== Given text

Pretty much every time it's been VGA. The resolution of the laptop is very high, but is normally always set at 1024x768. We normally do not have access to the projector settings since it's almost always up in the ceiling somewhere. But I just don't get why other people can just plug and go, but we have to tinker with settings on the laptop every single time. We go into the display settings drag the 1 and 2 around on top of each other to the side of each other, make the 2nd frame the default frame when the projector is defaulting to it and on ad on. It's really pretty frustrating.


----------



## valis (Sep 24, 2004)

have your pressed the function key on the laptop (little blue key on teh bottom right) along with one of the true function keys across the top? Usually f8, sometimes f6; it will usually have a rectangle inside of a rectange signifying that it is going out. If others are coming in and it's working fine, that is most likely the cause.


----------



## daddyslipdisk (Oct 2, 2006)

No we've never done that. I was always under the impression that since the 2nd screen showed on the projector, that it was just a case of the video being configured incorrectly. I'll try that since we have a presentation next Saturday and hope fully that will work.


----------



## MysticEyes (Mar 30, 2002)

From the link I provided:

_c) Use Lptop keys to toggle extenal display - hold down the "Fn Key" and the "Display Key"_


----------



## valis (Sep 24, 2004)

my bad. didn't read the link


----------

====

**Problems and tasks:**
a) Answer these questions using the forum thread above:
(i) What resolution is the laptop normally set at?
(ii) According to valis, which key on the top row is usually pressed together with the function key, and which is sometimes used instead?
(iii) According to MysticEyes, which two keys should be held down to toggle the external display?
b) Return the passage of the forum thread starting at "have your pressed" and ending at "likely the cause.".

== Information shown

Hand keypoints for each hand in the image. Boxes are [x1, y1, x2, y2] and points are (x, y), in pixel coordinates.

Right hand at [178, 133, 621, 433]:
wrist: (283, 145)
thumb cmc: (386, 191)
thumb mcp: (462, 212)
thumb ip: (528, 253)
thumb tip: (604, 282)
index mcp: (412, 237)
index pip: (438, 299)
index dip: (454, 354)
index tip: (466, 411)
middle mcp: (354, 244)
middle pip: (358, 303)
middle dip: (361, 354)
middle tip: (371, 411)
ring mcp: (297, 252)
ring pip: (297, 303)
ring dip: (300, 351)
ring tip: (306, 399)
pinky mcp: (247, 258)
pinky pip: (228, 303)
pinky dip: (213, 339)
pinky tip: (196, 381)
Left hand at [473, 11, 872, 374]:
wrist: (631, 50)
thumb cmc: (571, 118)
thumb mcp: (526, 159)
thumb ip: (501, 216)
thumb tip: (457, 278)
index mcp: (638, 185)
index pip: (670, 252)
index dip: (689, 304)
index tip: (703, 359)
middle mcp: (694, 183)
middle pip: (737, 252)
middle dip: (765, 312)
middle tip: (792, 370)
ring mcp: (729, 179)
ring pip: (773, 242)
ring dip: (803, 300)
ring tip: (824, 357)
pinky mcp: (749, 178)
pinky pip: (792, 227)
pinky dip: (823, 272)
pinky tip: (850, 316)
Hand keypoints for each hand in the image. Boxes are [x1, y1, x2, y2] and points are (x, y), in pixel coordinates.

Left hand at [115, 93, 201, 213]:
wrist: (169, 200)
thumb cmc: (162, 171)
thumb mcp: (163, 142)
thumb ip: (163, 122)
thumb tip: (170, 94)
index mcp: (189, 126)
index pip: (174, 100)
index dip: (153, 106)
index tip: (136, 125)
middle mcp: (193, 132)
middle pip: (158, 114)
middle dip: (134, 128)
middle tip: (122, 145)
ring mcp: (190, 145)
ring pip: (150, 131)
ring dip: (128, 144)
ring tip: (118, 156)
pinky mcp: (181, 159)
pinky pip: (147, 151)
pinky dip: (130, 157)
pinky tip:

====

**Written responses:**
a)
(i) 1024x768.
(ii) Usually F8, sometimes F6.
(iii) The "Fn Key" and the "Display Key."

b)
have your pressed the function key on the laptop (little blue key on teh bottom right) along with one of the true function keys across the top? Usually f8, sometimes f6; it will usually have a rectangle inside of a rectange signifying that it is going out. If others are coming in and it's working fine, that is most likely the cause.